GIVEN TASK A
Repeat the data entry rows below verbatim, leaving out the pictures.

SUPPLIED PASSAGE
•••

Before we could fulfill our mission, though, we needed to know who the bad guys were!  Picking out the bad guys is one of the biggest challenges anyone in the military faces.  To be able to do our jobs as soldiers in Christ’s army we need to know who our enemy is as well.  We have spent the last several weeks looking at our commission as soldiers in Christ’s army, and now Paul turns his attention to the challenges we face as we serve Jesus.  Granted, we may not kill bad guys and blow stuff up, but we oppose Satan’s schemes and try to foil his plans.   If we are going to do our job we need to know who the bad guys are, because the enemy is crafty and experienced!  In our passage today we will learn about the device Satan uses, the disguise he employs, and his sure downfall as our enemy.

1.                  Satan’s Device: A Cascade of Bad Decisions. (3:1-4) As chapter 3 begins, Paul doesn’t want Timothy to look at life through “rose colored glasses.”  Paul is a realist, and he was in the world and in the church enough to know that things don’t always go as planned!  Even after encouraging Timothy to “cleanse himself” (2:21) and pursue Christ with others of like mind (2:22), Paul knew that there wouldn’t be only sunshine and rainbows ahead.  Every soldier needs to know that they are employed to defend against an enemy, and Paul now turns his attention to showing us who our enemy is.

But realize this, that in the last days difficult times will come. (2 Timothy 3:1)

•••

GIVEN TASK B
Go on with the sermon passage on 2 Timothy 3 from the point where it stops.

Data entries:
•••

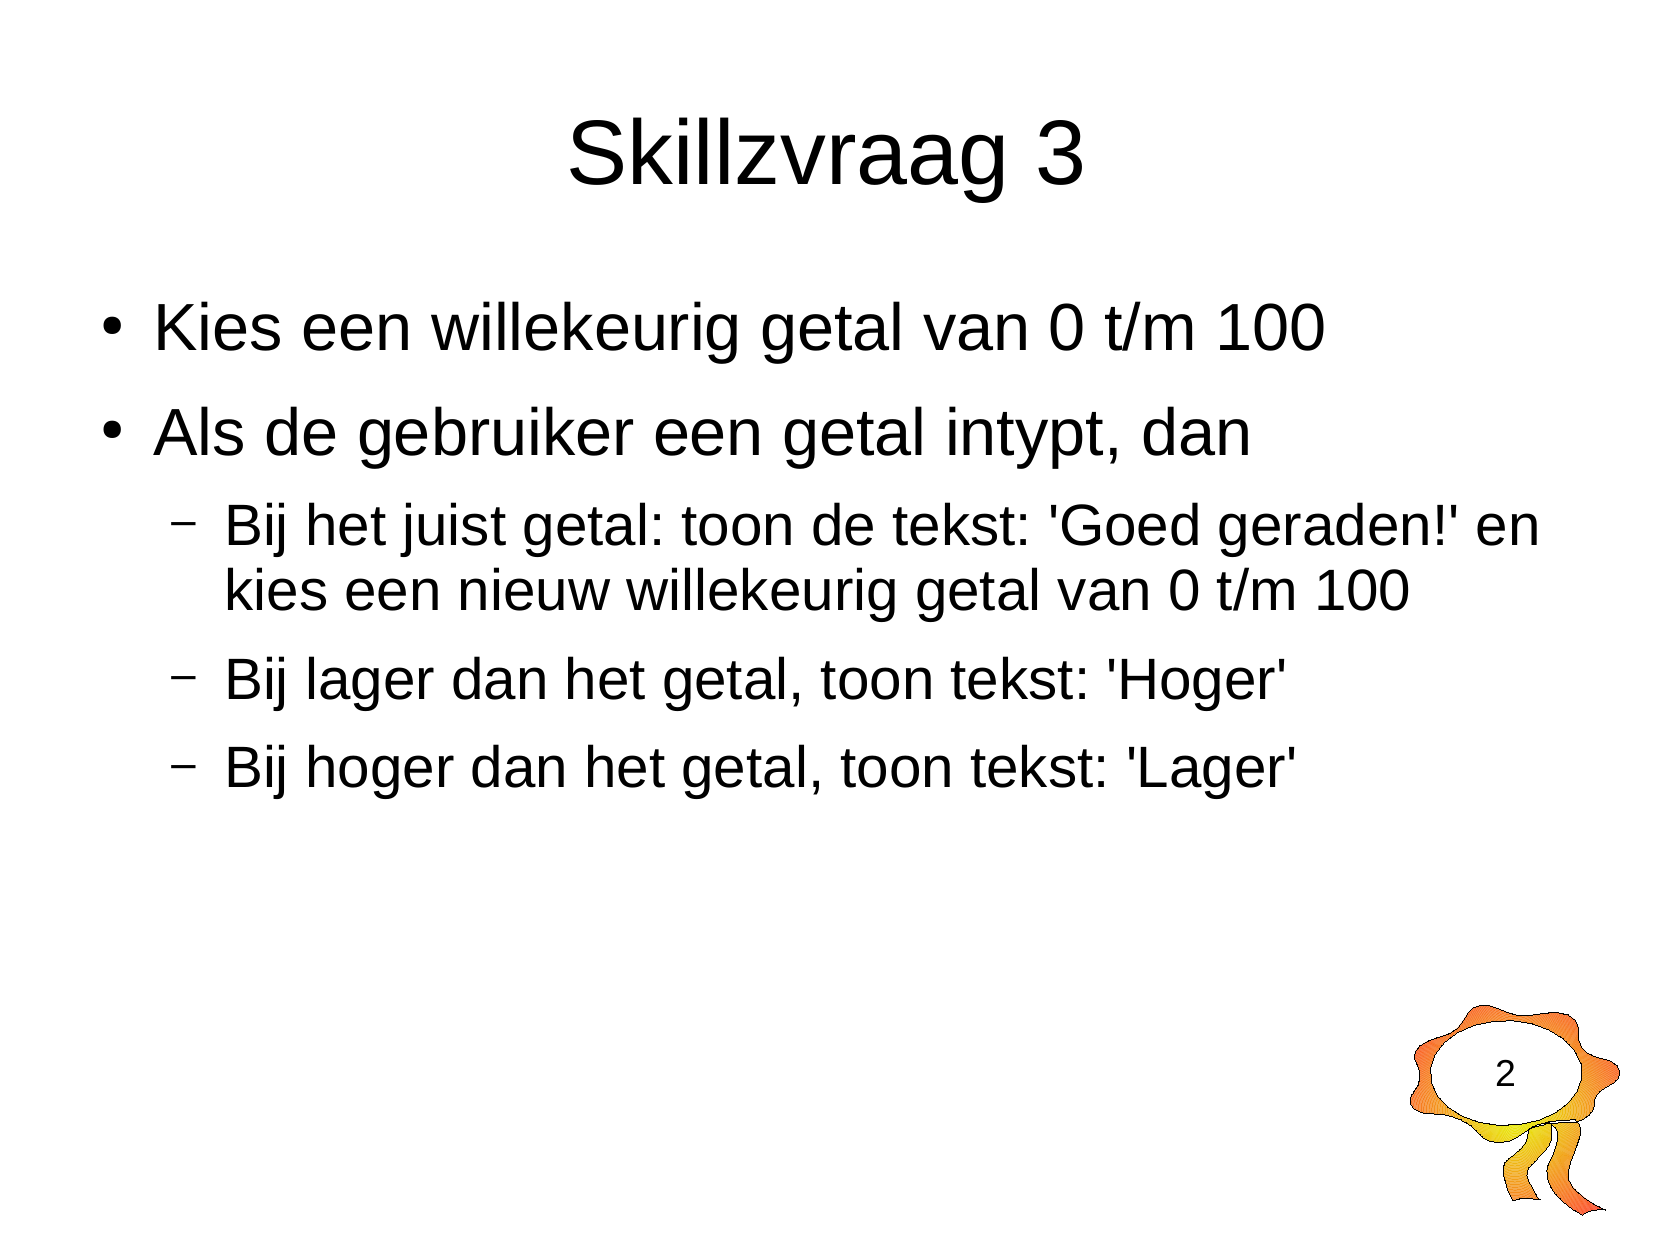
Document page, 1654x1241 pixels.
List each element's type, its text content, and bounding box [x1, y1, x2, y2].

list Kies een willekeurig getal van 0 t/m 100 Als de gebruiker een getal intypt, dan Bij het juist getal: toon de tekst: 'Goed geraden!' en kies een nieuw willekeurig getal van 0 t/m 100 Bij lager dan het getal, toon tekst: 'Hoger' Bij hoger dan het getal, toon tekst: 'Lager' [82, 290, 1571, 1010]
title Skillzvraag 3 [82, 49, 1571, 257]
text_box 2 [1410, 1005, 1620, 1216]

•••

TASK RESULT A
Document page, 1654x1241 pixels.
List each element's type, its text content, and bounding box [x1, y1, x2, y2].

list Kies een willekeurig getal van 0 t/m 100 Als de gebruiker een getal intypt, dan Bij het juist getal: toon de tekst: 'Goed geraden!' en kies een nieuw willekeurig getal van 0 t/m 100 Bij lager dan het getal, toon tekst: 'Hoger' Bij hoger dan het getal, toon tekst: 'Lager' [82, 290, 1571, 1010]
title Skillzvraag 3 [82, 49, 1571, 257]
text_box 2 [1410, 1005, 1620, 1216]

TASK RESULT B
Paul isn’t under the illusion that Timothy will have smooth sailing if he commits to living out his commission as a soldier in Christ’s army.  He instead prepares Timothy for the reality that despite his best efforts there would be difficulty in the days to come.  Just because a soldier is well-prepared and well-equipped it does not guarantee that he will never have to face opposition.

As we continue to look at our passage we will see that Paul is describing the events happening at the church in Ephesus in Timothy’s day[1], which leads me to the conclusion that the “last days” Paul is discussing here speak of the time between Jesus’ first coming and His Second Coming.  The New Testament speaks of “the last days” in some instances of the time of Jesus’ second coming, and others, as this one, of the relatively short interval between His first and second coming[2].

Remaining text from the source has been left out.